The Last Saturday of October: The Declassified Saga of Black Saturday by Douglas Gilbert recounts the story of Vasili Arkhipov, the Russian naval officer who saved the world from a nuclear war. The novel follows Vasili Arkhipov as he takes a chance and saves the world with his one vote. The story takes the reader back to that fateful day in 1962 where the naval officers were deep at sea inside the B-59 submarine. The story works up from Murmansk to Cuba where this event happened. Dark and intense, the story details Vasili Arkhipov’s involvement, his stand against the nuclear launch, and how he stood for what is right.

The novel depicts some hard truths and shares what truly happened that fateful day. The close confines of the submarine were depicted with great care to create an environment and atmosphere that will take the reader into the B-59. I could smell the musty air inside the hull and feel the tension that the men were feeling in the submarine. The story is told with an intensity that left me breathless with anticipation and dread. The characters were given their own personalities and a chance to show these on each page as well. While Vasili was at the helm of the story, Douglas Gilbert never deviated from the main focus of the plot and kept the momentum going. I enjoyed this story and was often holding my breath at times because it was so powerful. I thoroughly enjoyed this action-packed and thrilling tale!

Liz Konkel

The Last Saturday of October by Douglas Gilbert is based on the true story of Russian naval officer Vasily Arkhipov who stopped a nuclear firestorm and saved the United States, and the world. Also known as Black Saturday 1962, the incident has received little attention in history, with the news not revealed until forty years after it occurred. This dramatization explores life inside the submarine and the events that lead to that day through a reconstruction of the submarine's journey. The characters are based on real people in the positions they held during these events. The author incorporates real-life experiences to show the dangers and discomforts in submarine life. Also included are photos, a glossary, and an appendix that breaks down the layout of the Project 641 submarines.
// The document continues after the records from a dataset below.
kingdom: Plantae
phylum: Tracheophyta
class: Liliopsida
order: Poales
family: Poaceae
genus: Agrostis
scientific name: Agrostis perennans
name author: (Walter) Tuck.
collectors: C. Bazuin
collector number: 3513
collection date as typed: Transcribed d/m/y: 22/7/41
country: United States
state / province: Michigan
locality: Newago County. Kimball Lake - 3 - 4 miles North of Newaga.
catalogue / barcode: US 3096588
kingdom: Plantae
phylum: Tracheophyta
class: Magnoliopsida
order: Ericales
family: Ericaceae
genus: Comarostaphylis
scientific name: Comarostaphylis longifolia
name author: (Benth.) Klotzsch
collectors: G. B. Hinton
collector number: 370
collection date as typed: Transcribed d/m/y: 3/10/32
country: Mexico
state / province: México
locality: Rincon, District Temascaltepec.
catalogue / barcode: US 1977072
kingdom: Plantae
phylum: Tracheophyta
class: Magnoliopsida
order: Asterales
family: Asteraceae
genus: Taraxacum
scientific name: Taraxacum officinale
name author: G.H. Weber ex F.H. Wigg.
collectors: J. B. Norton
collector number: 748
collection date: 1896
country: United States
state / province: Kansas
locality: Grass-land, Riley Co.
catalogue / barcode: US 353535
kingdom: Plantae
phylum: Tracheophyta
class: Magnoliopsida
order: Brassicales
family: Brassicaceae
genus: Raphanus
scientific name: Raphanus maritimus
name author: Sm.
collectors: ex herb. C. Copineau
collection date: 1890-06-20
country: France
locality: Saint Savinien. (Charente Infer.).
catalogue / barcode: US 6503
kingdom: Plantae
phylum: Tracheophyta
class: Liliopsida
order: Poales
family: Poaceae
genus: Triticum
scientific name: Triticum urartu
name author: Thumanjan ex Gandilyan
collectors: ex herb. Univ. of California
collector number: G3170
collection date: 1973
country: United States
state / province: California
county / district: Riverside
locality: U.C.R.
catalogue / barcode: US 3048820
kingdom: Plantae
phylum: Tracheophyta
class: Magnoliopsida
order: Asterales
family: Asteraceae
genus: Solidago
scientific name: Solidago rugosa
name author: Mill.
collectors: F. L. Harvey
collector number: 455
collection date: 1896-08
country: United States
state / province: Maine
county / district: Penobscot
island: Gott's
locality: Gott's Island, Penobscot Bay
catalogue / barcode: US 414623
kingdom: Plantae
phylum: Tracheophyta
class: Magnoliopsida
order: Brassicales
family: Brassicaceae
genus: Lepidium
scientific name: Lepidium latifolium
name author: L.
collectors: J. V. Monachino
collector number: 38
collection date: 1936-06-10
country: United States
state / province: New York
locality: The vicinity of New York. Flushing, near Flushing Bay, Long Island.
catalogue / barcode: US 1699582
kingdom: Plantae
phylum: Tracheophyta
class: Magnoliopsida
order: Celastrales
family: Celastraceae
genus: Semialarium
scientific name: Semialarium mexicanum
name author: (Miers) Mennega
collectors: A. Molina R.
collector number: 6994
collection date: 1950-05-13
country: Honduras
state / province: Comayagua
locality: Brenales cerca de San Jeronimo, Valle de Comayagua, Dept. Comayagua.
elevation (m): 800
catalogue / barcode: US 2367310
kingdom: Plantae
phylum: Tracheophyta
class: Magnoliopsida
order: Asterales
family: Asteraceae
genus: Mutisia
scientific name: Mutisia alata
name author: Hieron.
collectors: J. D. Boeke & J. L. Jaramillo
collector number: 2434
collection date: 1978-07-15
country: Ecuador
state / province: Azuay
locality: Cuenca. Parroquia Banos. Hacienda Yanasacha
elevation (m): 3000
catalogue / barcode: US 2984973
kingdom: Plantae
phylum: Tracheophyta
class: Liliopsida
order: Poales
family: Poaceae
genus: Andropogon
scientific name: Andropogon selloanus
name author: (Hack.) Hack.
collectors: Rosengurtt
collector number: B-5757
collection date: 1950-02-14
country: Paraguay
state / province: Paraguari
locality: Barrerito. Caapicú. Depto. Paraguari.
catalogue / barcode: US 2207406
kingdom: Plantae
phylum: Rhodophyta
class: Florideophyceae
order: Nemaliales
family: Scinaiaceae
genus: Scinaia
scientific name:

A fictionalized story unfolds with a historical backdrop and the style of a thriller. The Last Saturday of October offers an inside look at life in the cramped quarters of submarines and the trust the officers must find in each other to survive. Douglas Gilbert unveils this little-known incident in history with such detail that you're pulled into the past. The writing is thorough with a keen eye for details, complemented by photos that give a visual aspect to the interior and compartments of submarines. The details of the scenery offer vivid descriptions, from the struggle of living on board to the violent water during the storm. Gilbert captures the personality of the sea, especially during the hurricane, describing the water as gentle and serene on the surface while being violent underneath, painting an image that brings the story to life.

It's a story of bravery and teamwork, with the situations that plagued the officers as they made their journey and the trust they must find in each other. It's a harrowing adventure that reflects on these moments of the past, but also aims to teach, allowing for you to come away with a better understanding of what naval officers went through and currently go through today. This is the perfect read for those wanting to learn about history and who have a fascination with submarines.